Por María José Mazzocato.
En conversación con FUGA, el dramaturgo y actor Guillermo Montilla Santillán reflexiona sobre el estado del arte en Tucumán y Argentina, entre la precariedad histórica y un presente donde la cultura se transforma en mercancía.
En el bullicio de la Feria del Libro, entre stands apretados y rostros que van y vienen, la presencia del dramaturgo Guillermo Montilla Santillán fue una rareza: no vino a “presentar producto”, vino a hablar de lo que el arte ya no es. Con la voz de quien ha habitado los escenarios por décadas, compartió con FUGA una mirada íntima pero filosa sobre lo que llama la profunda desarticulación cultural en Tucumán y el país.
“No tenemos una cultura de arte. Tenemos una cultura de política alrededor del arte”, dijo, sin rodeos. Lo que Montilla Santillán ve es una distorsión progresiva del oficio artístico: un sistema que en lugar de potenciar la creación, la utiliza, la coarta, la transforma en herramienta de posicionamiento, de propaganda o, simplemente, de supervivencia.
Lejos de atribuir la crisis exclusivamente a la gestión actual del gobierno nacional, el dramaturgo plantea un panorama extendido en el tiempo. “Esto no empezó con Milei, esto viene de muchos gobiernos que hicieron del arte una excusa, una moneda de cambio, un currículum político más que una política cultural”. La frase retumba con fuerza en una provincia que, según relata, ha usado históricamente los recursos destinados a la cultura para consolidar alianzas, comprar lealtades o construir figuras dentro de su propia órbita de poder.
Sin embargo, lo que más preocupa a Montilla Santillán no es solo la instrumentalización del arte, sino su vaciamiento conceptual. “Ya no se hace arte, se hace producto. Se calcula cuánto va a vender, cuánta gente lo va a mirar, cómo lo vas a mover por Instagram. Pero eso no es arte. Eso es marketing”. En un ecosistema cada vez más dominado por la lógica del rendimiento y el algoritmo, los procesos creativos —subjetivos, exploratorios, incómodos— quedan marginados o son convertidos en eslogan.
Lo que él propone no es una vuelta romántica al arte por el arte, sino la necesidad de repensar la función cultural en una sociedad atravesada por la precariedad. El arte no como salvación, sino como espacio crítico, como forma de verdad. “Cuando el arte no incomoda, no es arte. Y hoy se le tiene miedo a incomodar. Se prefiere gustar”.
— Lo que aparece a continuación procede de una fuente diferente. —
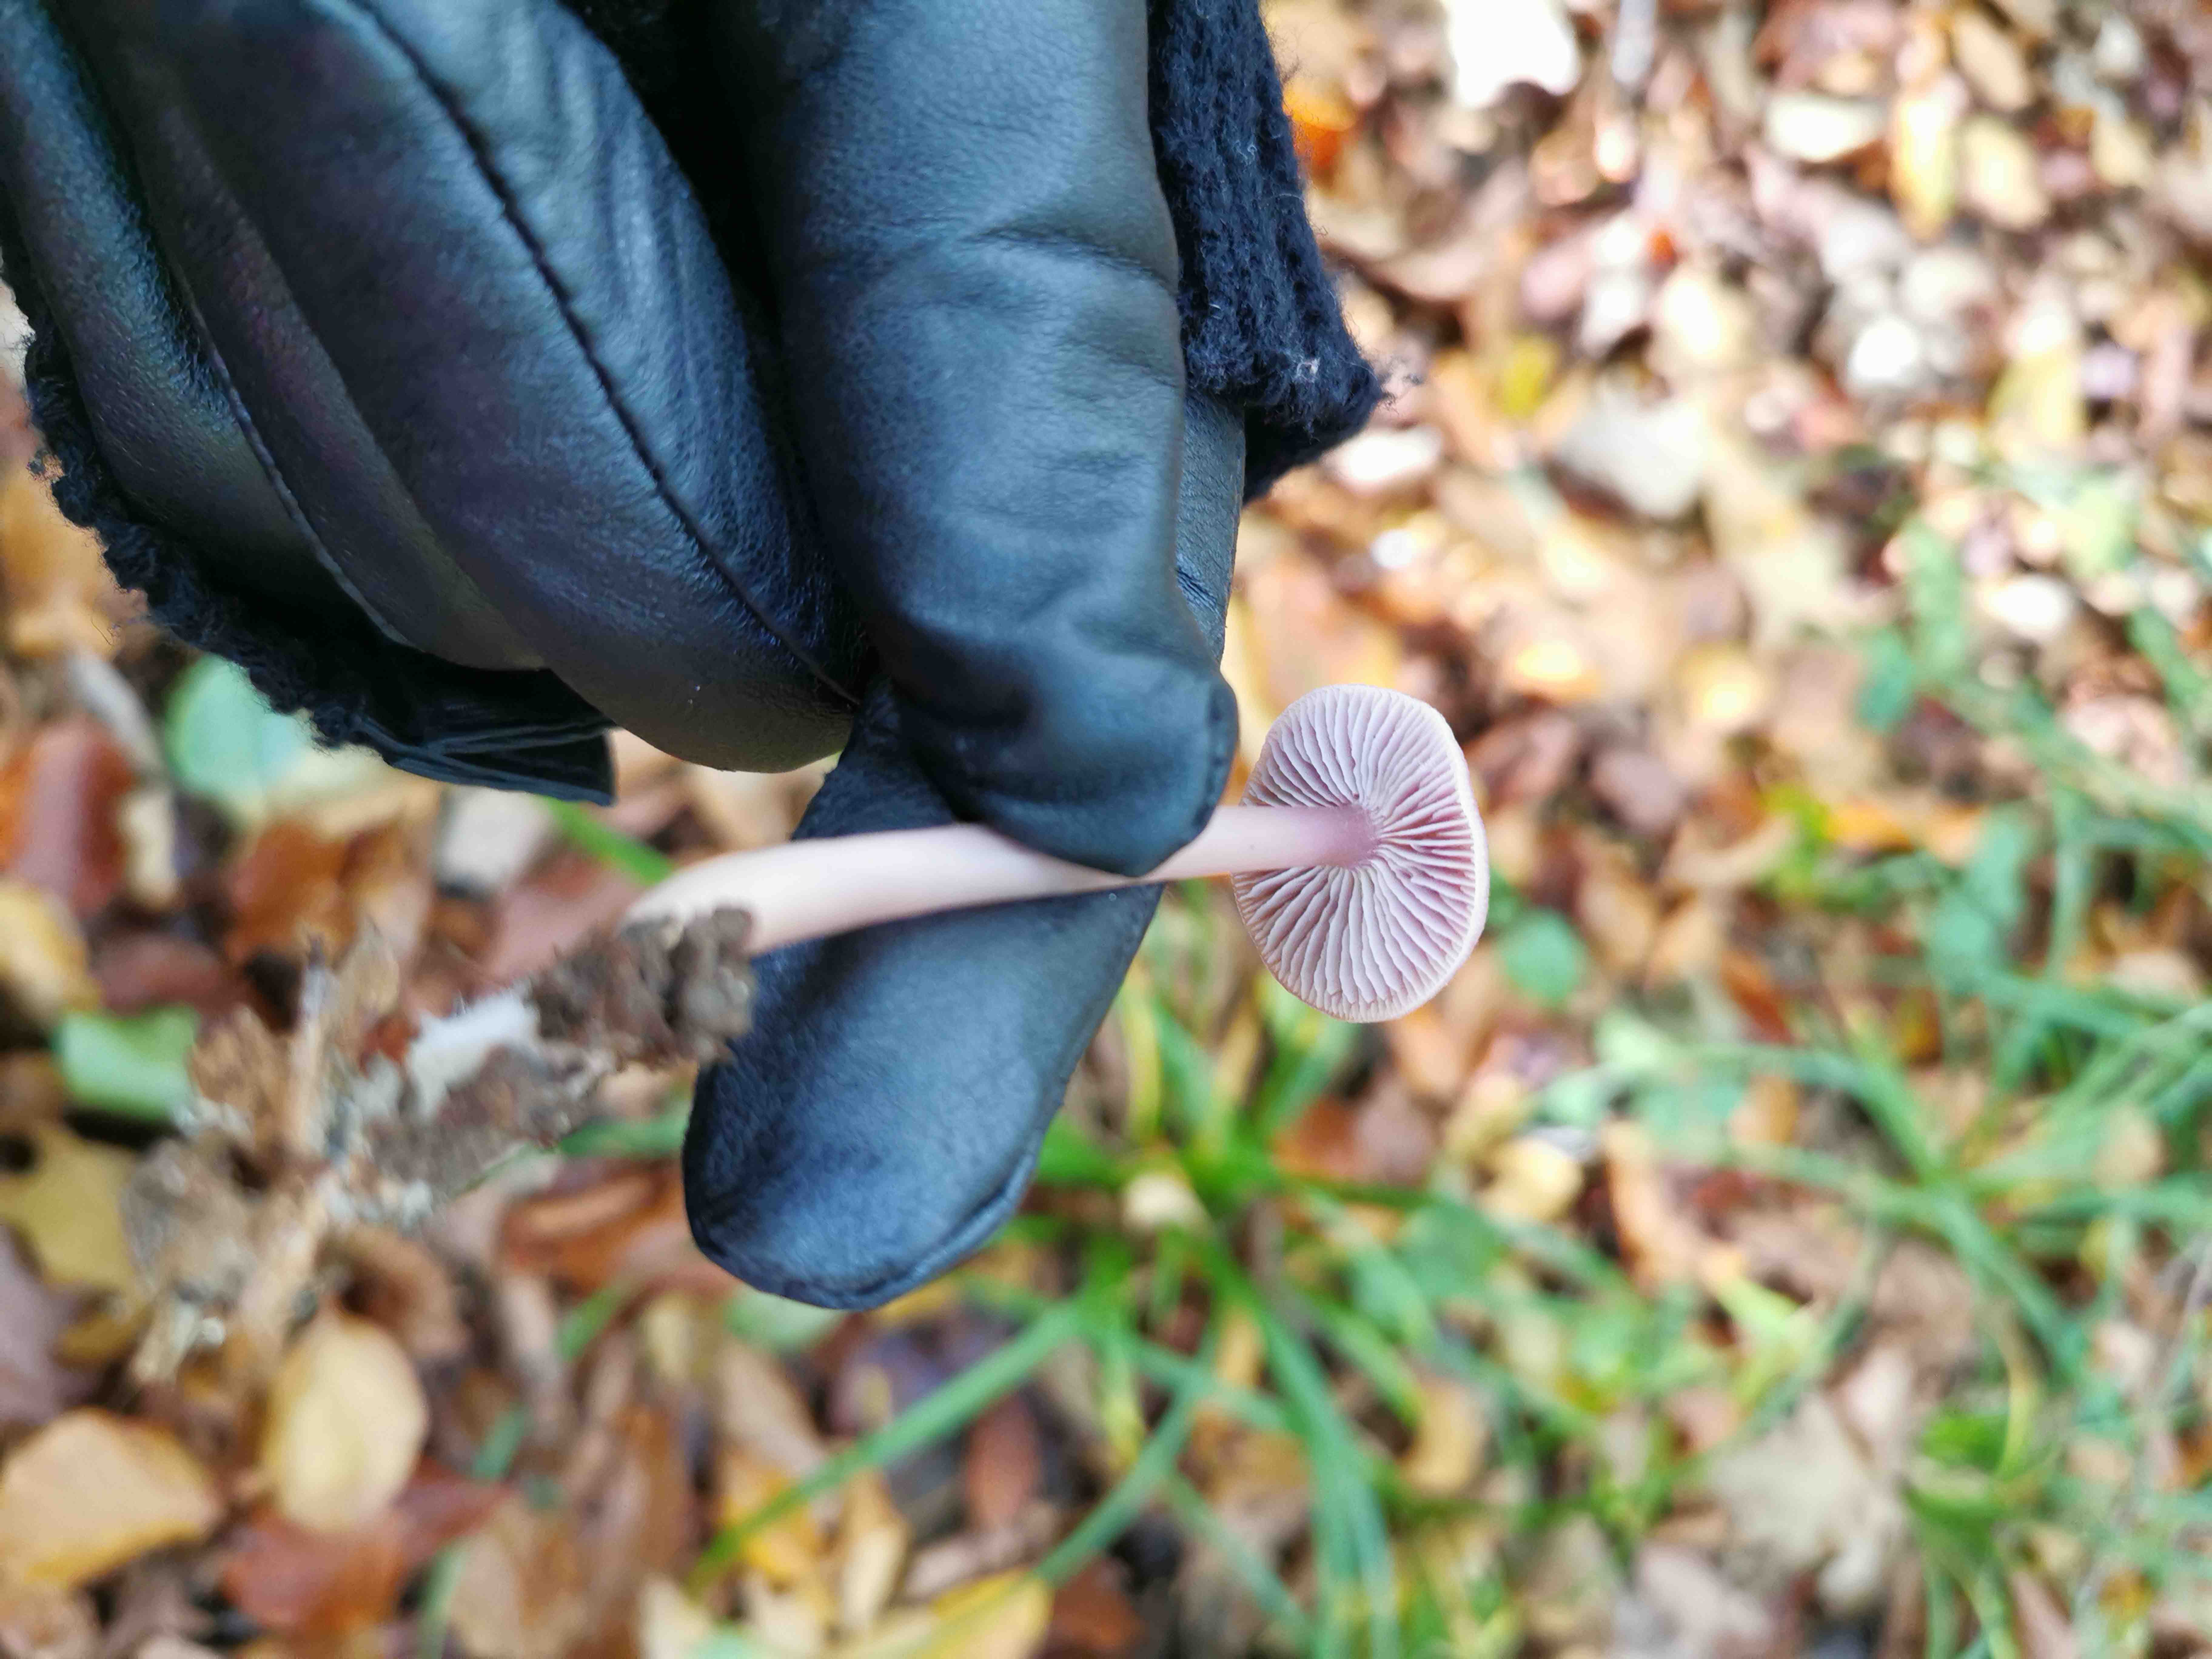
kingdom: Fungi
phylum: Basidiomycota
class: Agaricomycetes
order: Agaricales
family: Mycenaceae
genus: Mycena
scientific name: Mycena rosea
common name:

Aun en este contexto adverso, Guillermo defiende la escena local con una mezcla de escepticismo y ternura. Reconoce que hay gente creando con enorme esfuerzo, que existen colectivos independientes que resisten sin apoyo, que la autogestión es muchas veces la única vía. Pero no idealiza. “La autogestión no puede ser la única política cultural. No es libertad, es abandono”.
El punto más duro de su mirada es quizás la constatación de que se ha perdido el lenguaje común con el público. “Hay una desconexión total. El público no entiende lo que se hace, y lo que se hace muchas veces no quiere ser entendido. Hay una fractura ahí que hay que sanar. Volver a hablar con la gente, no para complacerla, sino para que entienda por qué vale la pena ver una obra, leer un libro, escuchar una canción que no está en Spotify”.
Para Montilla Santillán, la única forma de reconstruir una cultura viva es recuperar el lugar del arte como gesto político, no partidario. Como acción que permite mirar distinto, sentir distinto, pensar más allá del eslogan. “Si no hay arte, no hay lenguaje. Y sin lenguaje, lo que queda es solo consumo”.
Mientras el escenario político y económico impone cada vez más límites, su apuesta sigue siendo el escenario. La palabra dicha frente a otro cuerpo. La posibilidad, aún mínima, de abrir una fisura en la lógica del mercado. Una obra, una pregunta, una pausa.